Enclosed in the intimate confines of the Delicatessen Theatre, Scaramouche Jones (Tom Daplyn), a 99-year-old clown pours out his heart and regales us with his fascinating life story and his ‘strange destiny.’
It’s the eve of the Millennium and subsequently the hapless clown’s 100th birthday – and he believes he is about to die. Having had his umbilical chord cut with a fishmonger’s knife exactly a century ago, we hear the tragic tale of how the death of his prostitute mother, the ‘chief attraction’ of the knocking shop, was killed by a client, leaving him an orphan at the age of six. From there he is sold into slavery and taken to Africa before being thrown in Prison in Italy. Having being made to dig mass graves during the holocaust, he finds himself on the shores of Wales, where he adopts his surname, Jones.
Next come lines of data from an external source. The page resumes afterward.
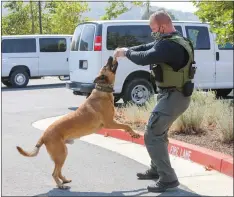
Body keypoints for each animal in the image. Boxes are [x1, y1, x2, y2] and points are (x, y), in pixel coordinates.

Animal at [16, 55, 141, 189]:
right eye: (106, 66)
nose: (110, 56)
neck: (103, 90)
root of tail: (43, 136)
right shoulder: (110, 123)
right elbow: (126, 125)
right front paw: (134, 134)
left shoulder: (112, 121)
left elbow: (126, 125)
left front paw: (133, 133)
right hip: (61, 154)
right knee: (54, 173)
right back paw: (60, 185)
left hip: (63, 153)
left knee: (58, 171)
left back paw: (64, 180)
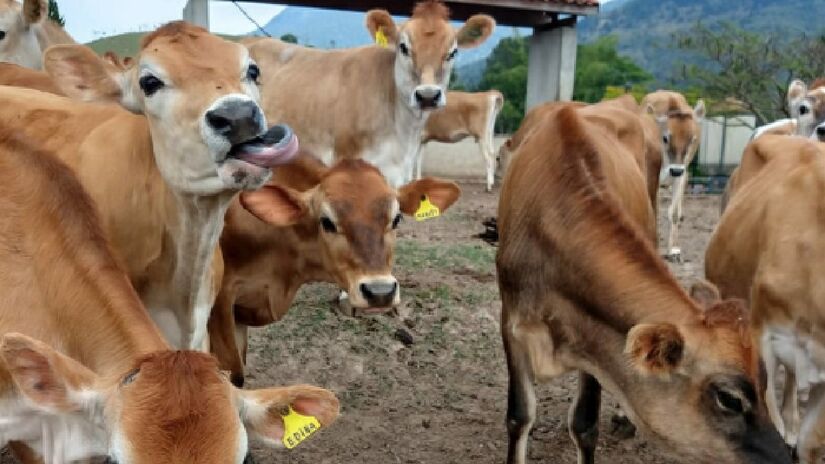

Justin Boucher’s masterful script is expertly portrayed by Daplyn, with undying energy, comic timing and gripping pauses, superbly blending humour with sorrow. Expertly painting the picture of neglect and the fight for survival, the actor makes the most of the limited space to vividly explain the colourful life of Scaramouche, an orphan boy born that lives through a torrid century fraught with two world wars, political atrocities and countless inventions, including the controversial introduction of the lbw rule in cricket and the introduction of locum jobs for doctors in psychology wards.
Director, Jonathan Constant should also be credited for a wonderful performance and the invention of such profound imagery, intelligently using props, such as curtains, a silk veil and a hool-a-hoop to transform the stage from one setting to another.
Scaramouche Jones is a poignant look through history and with startling insight reflects how the weak are subjugating by those in power. World events share parallels with life of the unfortunate Jones, a lost soul who didn’t laugh until aged 51. The powerful message is not only apparent throughout history, but evident in our own times and, one would imagine, in the future, thus the tragic tale of Scaramouche Jones will remain forever timeless.